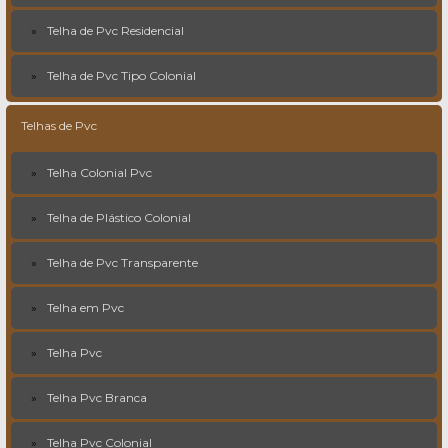
Telha de Pvc Residencial
Telha de Pvc Tipo Colonial
Telhas de Pvc
Telha Colonial Pvc
Telha de Plástico Colonial
Telha de Pvc Transparente
Telha em Pvc
Telha Pvc
Telha Pvc Branca
Telha Pvc Colonial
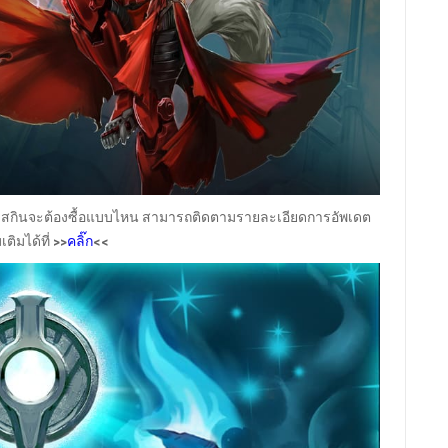
ละสกินจะต้องซื้อแบบไหน สามารถติดตามรายละเอียดการอัพเดต
มเติมได้ที่
>>
<<
คลิ๊ก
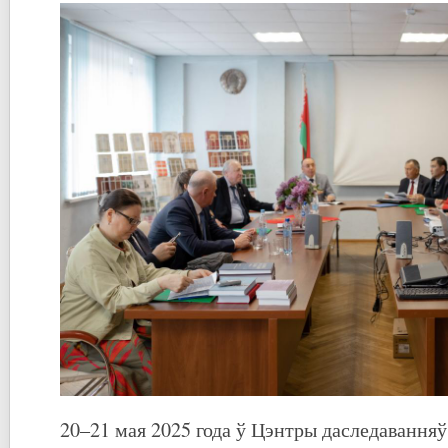
20–21 мая 2025 года ў Цэнтры даследаванняў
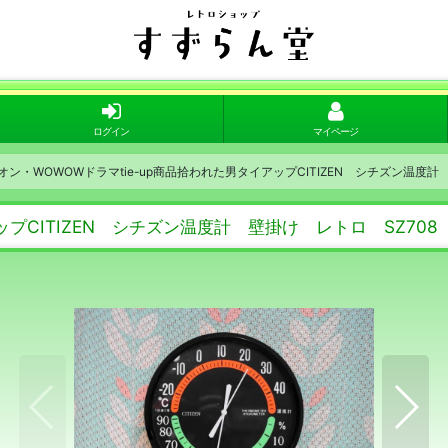
ログイン
マイページ
オン・WOWOWドラマtie-up商品拾われた男タイアップCITIZEN シチズン温度計
ップCITIZEN シチズン温度計 壁掛け レトロ SZ708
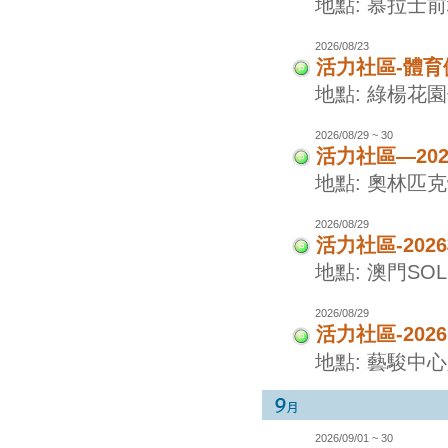
地點: 慕拉士
2026/08/23
活力社區-體
地點: 綠楊花
2026/08/29 ~ 30
活力社區—20
地點: 奧林匹
2026/08/29
活力社區-20
地點: 澳門SO
2026/08/29
活力社區-20
地點: 藝駿中
2026/09/01 ~ 30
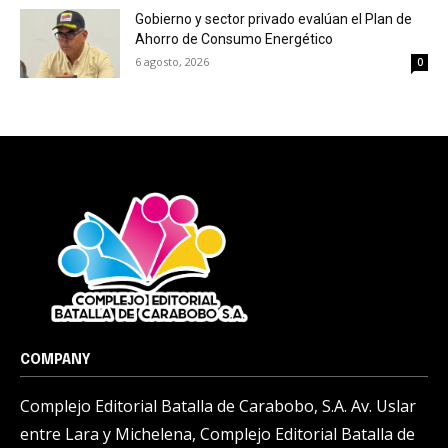
Gobierno y sector privado evalúan el Plan de
Ahorro de Consumo Energético
6 agosto, 2026
0
COMPANY
Complejo Editorial Batalla de Carabobo, S.A. Av. Uslar
entre Lara y Michelena, Complejo Editorial Batalla de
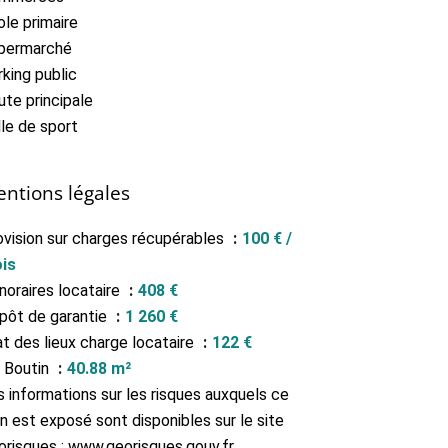
ole primaire
permarché
king public
ute principale
lle de sport
ntions légales
ovision sur charges récupérables
100 € /
is
noraires locataire
408 €
pôt de garantie
1 260 €
at des lieux charge locataire
122 €
i Boutin
40.88 m²
s informations sur les risques auxquels ce
n est exposé sont disponibles sur le site
orisques : www.georisques.gouv.fr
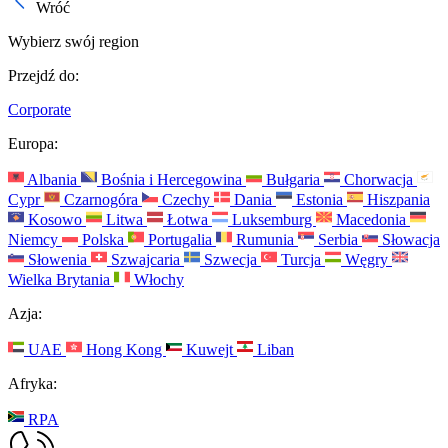
Wróć
Wybierz swój region
Przejdź do:
Corporate
Europa:
Albania
Bośnia i Hercegowina
Bułgaria
Chorwacja
Cypr
Czarnogóra
Czechy
Dania
Estonia
Hiszpania
Kosowo
Litwa
Łotwa
Luksemburg
Macedonia
Niemcy
Polska
Portugalia
Rumunia
Serbia
Słowacja
Słowenia
Szwajcaria
Szwecja
Turcja
Węgry
Wielka Brytania
Włochy
Azja:
UAE
Hong Kong
Kuwejt
Liban
Afryka:
RPA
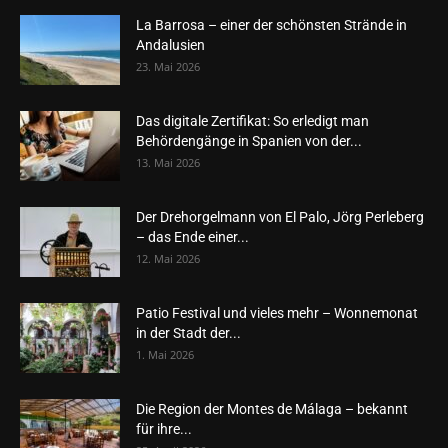
La Barrosa – einer der schönsten Strände in
Andalusien
23. Mai 2026
Das digitale Zertifikat: So erledigt man
Behördengänge in Spanien von der...
13. Mai 2026
Der Drehorgelmann von El Palo, Jörg Perleberg
– das Ende einer...
12. Mai 2026
Patio Festival und vieles mehr – Wonnemonat
in der Stadt der...
1. Mai 2026
Die Region der Montes de Málaga – bekannt
für ihre...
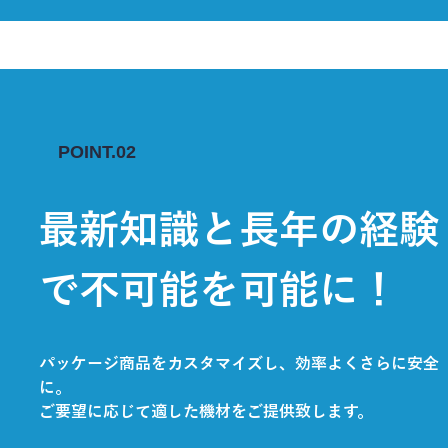
POINT.02
最新知識と長年の経験
で不可能を可能に！
パッケージ商品をカスタマイズし、効率よくさらに安全
に。
ご要望に応じて適した機材をご提供致します。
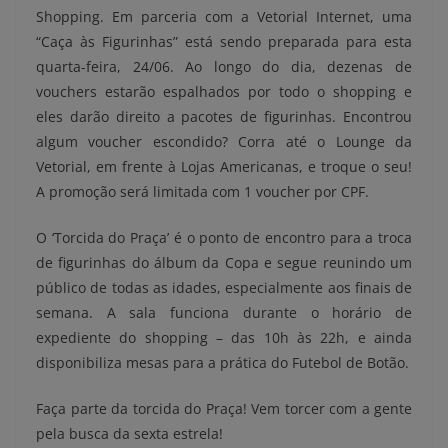
Shopping. Em parceria com a Vetorial Internet, uma
“Caça às Figurinhas” está sendo preparada para esta
quarta-feira, 24/06. Ao longo do dia, dezenas de
vouchers estarão espalhados por todo o shopping e
eles darão direito a pacotes de figurinhas. Encontrou
algum voucher escondido? Corra até o Lounge da
Vetorial, em frente à Lojas Americanas, e troque o seu!
A promoção será limitada com 1 voucher por CPF.
O ‘Torcida do Praça’ é o ponto de encontro para a troca
de figurinhas do álbum da Copa e segue reunindo um
público de todas as idades, especialmente aos finais de
semana. A sala funciona durante o horário de
expediente do shopping – das 10h às 22h, e ainda
disponibiliza mesas para a prática do Futebol de Botão.
Faça parte da torcida do Praça! Vem torcer com a gente
pela busca da sexta estrela!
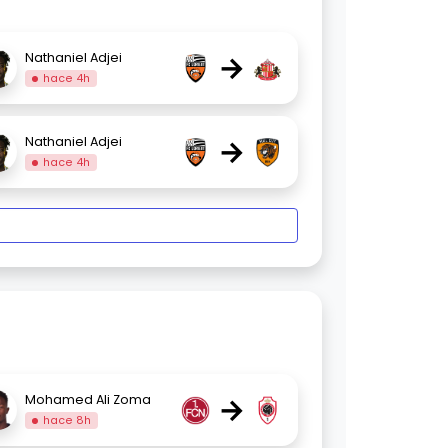
→
Nathaniel Adjei
hace 4h
→
Nathaniel Adjei
hace 4h
→
Mohamed Ali Zoma
hace 8h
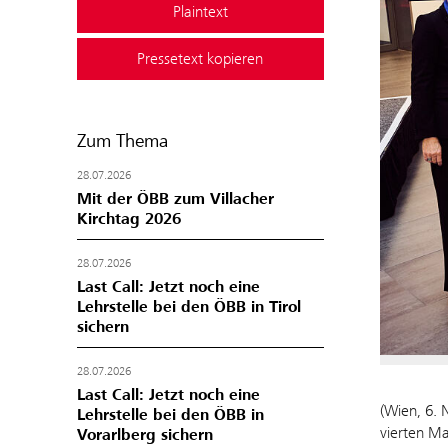
Plaintext
Pressetext kopieren
Zum Thema
28.07.2026
Mit der ÖBB zum Villacher
Kirchtag 2026
28.07.2026
Last Call: Jetzt noch eine
Lehrstelle bei den ÖBB in Tirol
sichern
28.07.2026
Last Call: Jetzt noch eine
(Wien, 6. 
Lehrstelle bei den ÖBB in
vierten Ma
Vorarlberg sichern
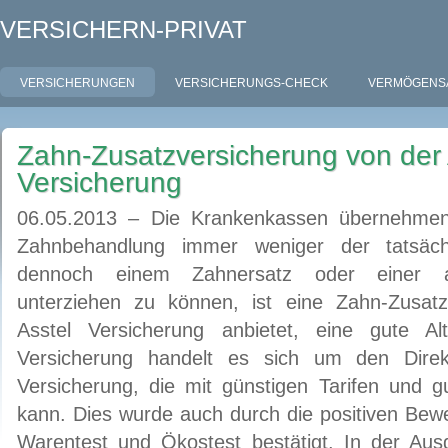
VERSICHERN-PRIVAT
VERSICHERUNGEN
VERSICHERUNGS-CHECK
VERMÖGENS
Zahn-Zusatzversicherung von der 
Versicherung
06.05.2013 – Die Krankenkassen übernehmen
Zahnbehandlung immer weniger der tatsäc
dennoch einem Zahnersatz oder einer a
unterziehen zu können, ist eine Zahn-Zusatz
Asstel Versicherung anbietet, eine gute Alt
Versicherung handelt es sich um den Direk
Versicherung, die mit günstigen Tarifen und g
kann. Dies wurde auch durch die positiven Bewe
Warentest und Ökostest bestätigt. In der Au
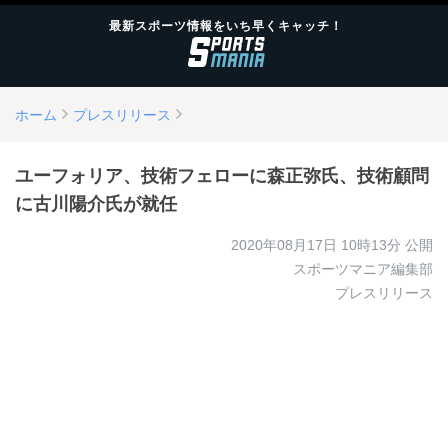
最新スポーツ情報をいち早くキャッチ！
ホーム
プレスリリース
ユーフォリア、技術フェローに森正弥氏、技術顧問
に古川陽介氏が就任
2020年08月17日 10時13分
公開
スポーツマニア編集部
プレスリリース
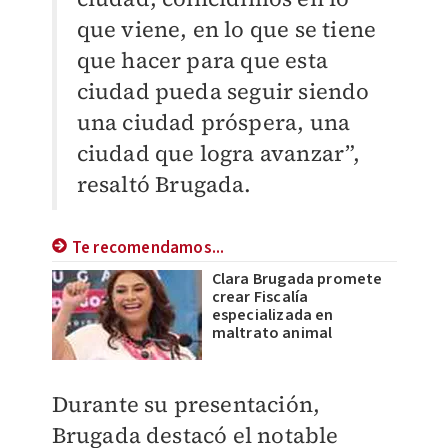
que viene, en lo que se tiene
que hacer para que esta
ciudad pueda seguir siendo
una ciudad próspera, una
ciudad que logra avanzar”,
resaltó Brugada.
Te recomendamos...
Clara Brugada promete
crear Fiscalía
especializada en
maltrato animal
Durante su presentación,
Brugada destacó el notable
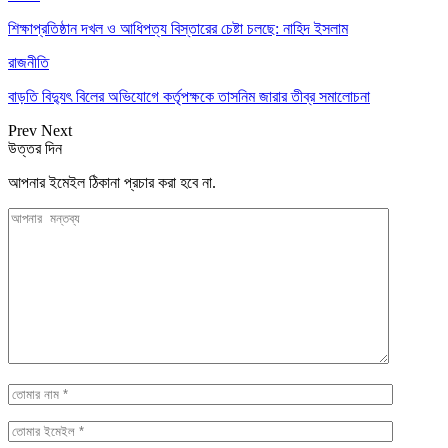
শিক্ষাপ্রতিষ্ঠান দখল ও আধিপত্য বিস্তারের চেষ্টা চলছে: নাহিদ ইসলাম
রাজনীতি
বাড়তি বিদ্যুৎ বিলের অভিযোগে কর্তৃপক্ষকে তাসনিম জারার তীব্র সমালোচনা
Prev
Next
উত্তর দিন
আপনার ইমেইল ঠিকানা প্রচার করা হবে না.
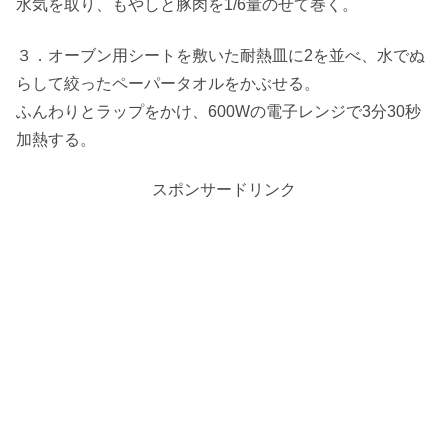
水気を取り、もやしと豚肉を1/6量のせて巻く。
３．オーブン用シートを敷いた耐熱皿に2を並べ、水でぬ
らして絞ったペーパータオルをかぶせる。
ふんわりとラップをかけ、600Wの電子レンジで3分30秒
加熱する。
スポンサードリンク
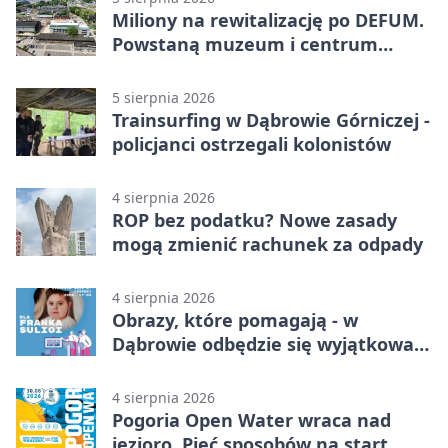
Miliony na rewitalizację po DEFUM.
Powstaną muzeum i centrum
nauki
5 sierpnia 2026
Trainsurfing w Dąbrowie Górniczej -
policjanci ostrzegali kolonistów
4 sierpnia 2026
ROP bez podatku? Nowe zasady
mogą zmienić rachunek za odpady
4 sierpnia 2026
Obrazy, które pomagają - w
Dąbrowie odbędzie się wyjątkowa
licytacja
4 sierpnia 2026
Pogoria Open Water wraca nad
jezioro. Pięć sposobów na start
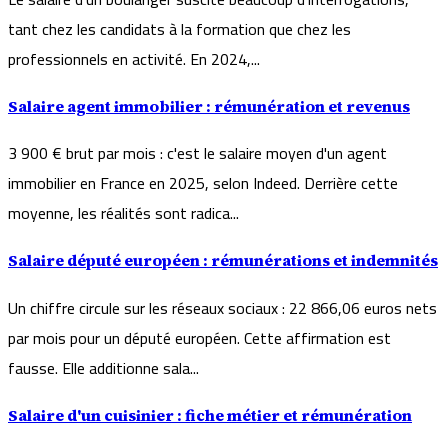
tant chez les candidats à la formation que chez les
professionnels en activité. En 2024,...
Salaire agent immobilier : rémunération et revenus
3 900 € brut par mois : c'est le salaire moyen d'un agent
immobilier en France en 2025, selon Indeed. Derrière cette
moyenne, les réalités sont radica...
Salaire député européen : rémunérations et indemnités
Un chiffre circule sur les réseaux sociaux : 22 866,06 euros nets
par mois pour un député européen. Cette affirmation est
fausse. Elle additionne sala...
Salaire d'un cuisinier : fiche métier et rémunération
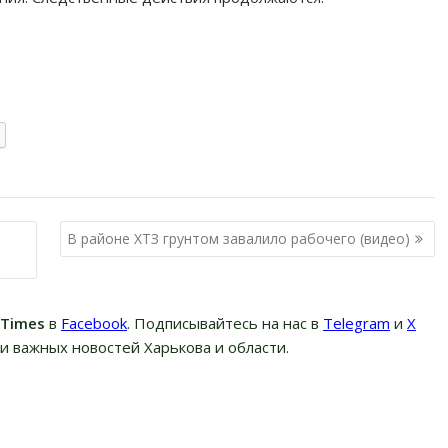
В районе ХТЗ грунтом завалило рабочего (видео)
вTimes
в
Facebook
. Подписывайтесь на нас в
Telegram
и
Х
и важных новостей Харькова и области.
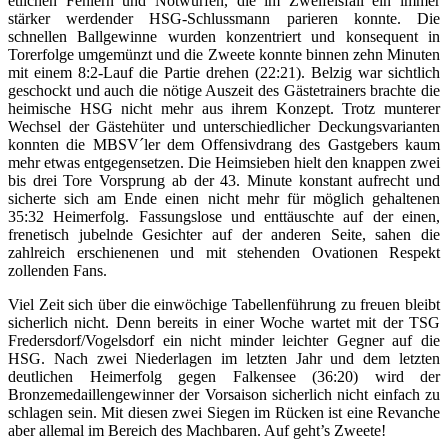
etlichen Fehlern und Notwürfen, die im Zweifelsfall ein immer
stärker werdender HSG-Schlussmann parieren konnte. Die
schnellen Ballgewinne wurden konzentriert und konsequent in
Torerfolge umgemünzt und die Zweete konnte binnen zehn Minuten
mit einem 8:2-Lauf die Partie drehen (22:21). Belzig war sichtlich
geschockt und auch die nötige Auszeit des Gästetrainers brachte die
heimische HSG nicht mehr aus ihrem Konzept. Trotz munterer
Wechsel der Gästehüter und unterschiedlicher Deckungsvarianten
konnten die MBSV´ler dem Offensivdrang des Gastgebers kaum
mehr etwas entgegensetzen. Die Heimsieben hielt den knappen zwei
bis drei Tore Vorsprung ab der 43. Minute konstant aufrecht und
sicherte sich am Ende einen nicht mehr für möglich gehaltenen
35:32 Heimerfolg. Fassungslose und enttäuschte auf der einen,
frenetisch jubelnde Gesichter auf der anderen Seite, sahen die
zahlreich erschienenen und mit stehenden Ovationen Respekt
zollenden Fans.
Viel Zeit sich über die einwöchige Tabellenführung zu freuen bleibt
sicherlich nicht. Denn bereits in einer Woche wartet mit der TSG
Fredersdorf/Vogelsdorf ein nicht minder leichter Gegner auf die
HSG. Nach zwei Niederlagen im letzten Jahr und dem letzten
deutlichen Heimerfolg gegen Falkensee (36:20) wird der
Bronzemedaillengewinner der Vorsaison sicherlich nicht einfach zu
schlagen sein. Mit diesen zwei Siegen im Rücken ist eine Revanche
aber allemal im Bereich des Machbaren. Auf geht’s Zweete!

────────────────────────────────────────

Reproduce the data word for word, beginning at the line that contains "Miliony na rewitalizację po DEFUM." and stopping after the line that contains "jezioro. Pięć sposobów na start".

Miliony na rewitalizację po DEFUM.
Powstaną muzeum i centrum
nauki
5 sierpnia 2026
Trainsurfing w Dąbrowie Górniczej -
policjanci ostrzegali kolonistów
4 sierpnia 2026
ROP bez podatku? Nowe zasady
mogą zmienić rachunek za odpady
4 sierpnia 2026
Obrazy, które pomagają - w
Dąbrowie odbędzie się wyjątkowa
licytacja
4 sierpnia 2026
Pogoria Open Water wraca nad
jezioro. Pięć sposobów na start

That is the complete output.